New in iOS 13, the Camera app can be used to take a photo or video and directly attach it to your message. Tap the Camera icon in the toolbar to open the viewfinder, where you can then choose between taking a photo or video.
After taking the shot, either tap the “Retake” button in the lower-left to take a new shot or tap “Use Photo” or “Use Video” in the lower-right to attach the photo or video to your message. Similar to inserting from the Photos app, images will appear inline with the text while videos will become attachments.
Inserting a file is another function that is available from the edit menu in older iOS versions, specifically iOS 10 and higher. In iOS 13, you can still do it that way, but inserting a file can also be done by tapping the document icon in the toolbar. Doing so will open the Files app, where you can navigate to the file you’d like to attach to the message. Image files will appear inline, while any other file will become an attachment.
New in iOS 13, physical documents can now be scanned directly from the Mail app. To open the scanner, tap the scanner icon in the toolbar. For a detailed rundown of using the scanner and its options, check out our article on using the scanner in the Files app. The scans will either attach as a PDF or as photos depending on what options you use during the scan.
The ability to add drawings was also available in the edit menu in previous versions of iOS, specifically iOS 11 and higher. In iOS 13, you can access it the same way, but you can also tap the marker icon in the toolbar. Doing so will open a blank canvas in the built-in markup tool that you can draw on with your finger or stylus. The full set of tools is available, including a pen, marker, pencil, eraser, lasso, and ruler.

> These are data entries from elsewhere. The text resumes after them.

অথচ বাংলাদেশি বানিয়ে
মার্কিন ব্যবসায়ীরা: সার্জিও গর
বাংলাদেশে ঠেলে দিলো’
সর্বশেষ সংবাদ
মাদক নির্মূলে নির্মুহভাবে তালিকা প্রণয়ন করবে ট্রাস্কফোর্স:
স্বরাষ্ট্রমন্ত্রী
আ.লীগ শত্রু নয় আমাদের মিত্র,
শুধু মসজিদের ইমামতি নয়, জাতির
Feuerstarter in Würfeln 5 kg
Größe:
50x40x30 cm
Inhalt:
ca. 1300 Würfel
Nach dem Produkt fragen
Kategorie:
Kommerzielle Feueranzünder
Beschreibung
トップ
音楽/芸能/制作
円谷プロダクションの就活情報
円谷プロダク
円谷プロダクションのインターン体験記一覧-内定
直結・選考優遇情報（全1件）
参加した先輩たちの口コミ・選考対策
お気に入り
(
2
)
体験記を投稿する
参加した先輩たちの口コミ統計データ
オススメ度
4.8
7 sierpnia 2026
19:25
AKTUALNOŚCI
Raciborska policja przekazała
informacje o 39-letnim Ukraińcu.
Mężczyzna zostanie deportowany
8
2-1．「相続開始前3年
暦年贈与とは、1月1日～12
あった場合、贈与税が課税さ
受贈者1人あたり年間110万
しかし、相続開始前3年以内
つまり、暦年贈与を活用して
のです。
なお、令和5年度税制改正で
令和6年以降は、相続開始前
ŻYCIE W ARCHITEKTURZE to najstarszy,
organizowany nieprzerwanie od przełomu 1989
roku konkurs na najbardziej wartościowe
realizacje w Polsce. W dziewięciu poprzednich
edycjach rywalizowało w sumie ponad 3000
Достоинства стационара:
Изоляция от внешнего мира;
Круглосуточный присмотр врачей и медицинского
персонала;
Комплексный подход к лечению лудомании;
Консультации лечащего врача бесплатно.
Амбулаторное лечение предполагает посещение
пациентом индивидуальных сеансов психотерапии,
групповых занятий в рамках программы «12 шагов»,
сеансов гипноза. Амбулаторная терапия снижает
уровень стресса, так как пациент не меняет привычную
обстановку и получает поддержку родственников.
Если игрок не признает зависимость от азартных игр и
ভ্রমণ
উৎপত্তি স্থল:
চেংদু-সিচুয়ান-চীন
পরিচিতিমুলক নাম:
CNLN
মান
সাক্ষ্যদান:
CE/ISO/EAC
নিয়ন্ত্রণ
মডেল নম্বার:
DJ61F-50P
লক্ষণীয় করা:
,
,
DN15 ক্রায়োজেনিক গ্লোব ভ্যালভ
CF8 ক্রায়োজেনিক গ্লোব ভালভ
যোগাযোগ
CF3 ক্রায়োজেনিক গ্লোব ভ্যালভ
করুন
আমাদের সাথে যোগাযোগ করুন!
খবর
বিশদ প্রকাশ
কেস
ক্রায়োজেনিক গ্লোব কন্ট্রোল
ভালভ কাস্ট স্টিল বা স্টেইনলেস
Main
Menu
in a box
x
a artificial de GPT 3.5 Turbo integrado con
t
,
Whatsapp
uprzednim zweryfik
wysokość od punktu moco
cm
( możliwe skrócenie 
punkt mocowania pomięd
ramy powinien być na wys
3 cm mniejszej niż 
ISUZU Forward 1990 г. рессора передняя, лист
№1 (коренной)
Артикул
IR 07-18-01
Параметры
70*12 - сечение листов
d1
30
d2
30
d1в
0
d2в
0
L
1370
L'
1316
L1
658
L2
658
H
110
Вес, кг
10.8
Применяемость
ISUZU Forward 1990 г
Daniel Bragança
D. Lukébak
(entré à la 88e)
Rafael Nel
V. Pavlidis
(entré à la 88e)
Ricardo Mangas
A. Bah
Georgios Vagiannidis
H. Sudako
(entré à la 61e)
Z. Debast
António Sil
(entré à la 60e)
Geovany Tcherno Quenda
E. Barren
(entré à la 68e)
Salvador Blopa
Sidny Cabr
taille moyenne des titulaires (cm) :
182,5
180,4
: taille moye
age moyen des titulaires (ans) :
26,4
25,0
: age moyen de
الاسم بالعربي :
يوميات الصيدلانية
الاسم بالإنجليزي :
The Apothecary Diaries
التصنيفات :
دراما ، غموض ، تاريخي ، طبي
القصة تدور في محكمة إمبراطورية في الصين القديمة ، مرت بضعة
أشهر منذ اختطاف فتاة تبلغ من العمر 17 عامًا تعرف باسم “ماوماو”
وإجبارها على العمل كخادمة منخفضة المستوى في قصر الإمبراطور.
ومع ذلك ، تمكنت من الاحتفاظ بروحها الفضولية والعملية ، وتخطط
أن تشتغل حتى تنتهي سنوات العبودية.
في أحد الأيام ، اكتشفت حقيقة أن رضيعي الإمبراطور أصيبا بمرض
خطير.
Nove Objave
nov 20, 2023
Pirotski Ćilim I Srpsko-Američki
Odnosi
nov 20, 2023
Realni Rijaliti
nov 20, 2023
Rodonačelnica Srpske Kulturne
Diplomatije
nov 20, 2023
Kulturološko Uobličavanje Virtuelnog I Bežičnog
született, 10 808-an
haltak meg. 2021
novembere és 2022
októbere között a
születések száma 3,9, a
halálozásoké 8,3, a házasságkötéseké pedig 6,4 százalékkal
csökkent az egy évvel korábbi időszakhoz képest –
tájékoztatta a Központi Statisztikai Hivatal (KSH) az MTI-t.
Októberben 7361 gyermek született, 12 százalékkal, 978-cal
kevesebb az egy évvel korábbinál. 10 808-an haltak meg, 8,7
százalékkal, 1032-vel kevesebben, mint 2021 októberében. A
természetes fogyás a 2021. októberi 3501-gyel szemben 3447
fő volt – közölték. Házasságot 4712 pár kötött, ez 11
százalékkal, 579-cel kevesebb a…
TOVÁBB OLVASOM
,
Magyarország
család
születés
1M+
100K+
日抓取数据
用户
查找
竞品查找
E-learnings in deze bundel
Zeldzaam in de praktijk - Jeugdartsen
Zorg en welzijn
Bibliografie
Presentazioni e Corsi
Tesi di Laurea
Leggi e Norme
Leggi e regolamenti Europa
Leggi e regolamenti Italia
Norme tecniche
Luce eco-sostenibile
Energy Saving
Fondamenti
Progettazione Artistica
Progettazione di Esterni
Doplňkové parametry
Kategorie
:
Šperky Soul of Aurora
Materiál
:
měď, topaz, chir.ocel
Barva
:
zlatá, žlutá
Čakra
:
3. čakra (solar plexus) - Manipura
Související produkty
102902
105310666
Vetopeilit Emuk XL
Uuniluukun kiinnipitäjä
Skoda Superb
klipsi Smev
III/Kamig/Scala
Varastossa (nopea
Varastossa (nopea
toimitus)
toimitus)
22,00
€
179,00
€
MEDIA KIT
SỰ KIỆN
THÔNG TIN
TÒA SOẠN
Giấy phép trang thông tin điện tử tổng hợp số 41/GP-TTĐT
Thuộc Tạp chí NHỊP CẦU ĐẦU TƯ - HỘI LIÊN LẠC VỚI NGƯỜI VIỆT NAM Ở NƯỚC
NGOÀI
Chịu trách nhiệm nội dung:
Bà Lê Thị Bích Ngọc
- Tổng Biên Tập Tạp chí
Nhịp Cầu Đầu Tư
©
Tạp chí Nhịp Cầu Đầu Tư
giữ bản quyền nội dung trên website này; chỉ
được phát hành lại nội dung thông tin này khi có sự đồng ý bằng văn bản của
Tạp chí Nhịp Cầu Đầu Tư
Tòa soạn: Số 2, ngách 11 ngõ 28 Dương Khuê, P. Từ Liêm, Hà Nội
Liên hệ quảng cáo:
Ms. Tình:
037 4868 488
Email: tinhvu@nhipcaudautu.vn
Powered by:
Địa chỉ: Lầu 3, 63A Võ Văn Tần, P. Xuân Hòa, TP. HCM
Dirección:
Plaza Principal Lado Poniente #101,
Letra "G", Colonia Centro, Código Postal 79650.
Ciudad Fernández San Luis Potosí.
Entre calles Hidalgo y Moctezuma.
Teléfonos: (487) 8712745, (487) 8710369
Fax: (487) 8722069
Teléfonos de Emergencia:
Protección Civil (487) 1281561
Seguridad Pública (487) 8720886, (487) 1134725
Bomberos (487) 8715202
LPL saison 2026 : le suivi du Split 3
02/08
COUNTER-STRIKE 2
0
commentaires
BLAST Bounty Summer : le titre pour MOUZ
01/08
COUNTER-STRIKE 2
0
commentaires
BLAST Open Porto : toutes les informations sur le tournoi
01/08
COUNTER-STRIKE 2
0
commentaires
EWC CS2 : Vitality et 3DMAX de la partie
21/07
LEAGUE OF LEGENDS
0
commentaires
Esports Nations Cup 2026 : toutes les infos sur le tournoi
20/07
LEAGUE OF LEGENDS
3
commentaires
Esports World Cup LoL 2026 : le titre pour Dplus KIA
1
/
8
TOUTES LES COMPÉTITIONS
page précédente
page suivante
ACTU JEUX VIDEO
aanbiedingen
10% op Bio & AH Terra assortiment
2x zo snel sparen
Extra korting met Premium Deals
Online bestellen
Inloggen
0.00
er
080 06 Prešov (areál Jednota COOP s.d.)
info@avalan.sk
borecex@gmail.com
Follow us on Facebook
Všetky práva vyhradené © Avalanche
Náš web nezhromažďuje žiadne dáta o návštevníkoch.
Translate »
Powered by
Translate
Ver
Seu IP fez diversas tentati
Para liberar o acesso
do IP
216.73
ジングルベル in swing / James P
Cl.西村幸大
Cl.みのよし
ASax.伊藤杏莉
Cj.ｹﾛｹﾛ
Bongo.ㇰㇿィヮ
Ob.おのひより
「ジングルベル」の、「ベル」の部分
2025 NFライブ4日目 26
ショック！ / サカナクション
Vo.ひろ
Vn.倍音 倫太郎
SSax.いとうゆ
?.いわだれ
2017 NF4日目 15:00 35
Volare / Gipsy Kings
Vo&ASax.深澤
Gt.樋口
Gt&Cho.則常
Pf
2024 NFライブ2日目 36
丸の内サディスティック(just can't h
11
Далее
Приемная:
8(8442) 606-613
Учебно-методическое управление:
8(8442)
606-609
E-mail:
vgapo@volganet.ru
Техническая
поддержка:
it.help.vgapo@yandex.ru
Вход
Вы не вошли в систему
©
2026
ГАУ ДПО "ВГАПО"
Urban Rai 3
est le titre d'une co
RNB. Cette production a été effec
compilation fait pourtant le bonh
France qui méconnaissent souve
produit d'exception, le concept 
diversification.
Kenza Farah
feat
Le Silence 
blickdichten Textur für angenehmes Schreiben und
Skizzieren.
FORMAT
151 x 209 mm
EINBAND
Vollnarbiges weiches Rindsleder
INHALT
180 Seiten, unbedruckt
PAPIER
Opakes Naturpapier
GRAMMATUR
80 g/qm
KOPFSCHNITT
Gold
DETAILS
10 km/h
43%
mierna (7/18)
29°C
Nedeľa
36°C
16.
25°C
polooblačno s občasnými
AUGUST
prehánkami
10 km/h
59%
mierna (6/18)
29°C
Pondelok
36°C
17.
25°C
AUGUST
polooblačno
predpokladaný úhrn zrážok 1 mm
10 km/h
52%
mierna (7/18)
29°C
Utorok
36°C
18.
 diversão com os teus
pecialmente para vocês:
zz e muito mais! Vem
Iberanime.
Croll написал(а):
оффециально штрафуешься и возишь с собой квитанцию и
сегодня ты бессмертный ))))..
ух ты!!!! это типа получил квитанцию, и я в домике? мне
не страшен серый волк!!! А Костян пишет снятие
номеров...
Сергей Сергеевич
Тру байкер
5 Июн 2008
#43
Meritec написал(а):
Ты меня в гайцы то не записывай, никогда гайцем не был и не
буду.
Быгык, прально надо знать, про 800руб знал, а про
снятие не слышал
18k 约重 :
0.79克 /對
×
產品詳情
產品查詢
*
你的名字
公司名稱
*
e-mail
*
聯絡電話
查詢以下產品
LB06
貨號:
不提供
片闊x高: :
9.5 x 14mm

When you finish your drawing, tap “Done” to insert the image into your message.
The new formatting options can bring much more style and personalization to your messages, and the addition of the attachment functions to the toolbar brings an essential feature to a more visible spot compared to being buried in a contextual edit menu. Though not a complete overhaul, the new format bar goes a long way to making the Mail app feel complete.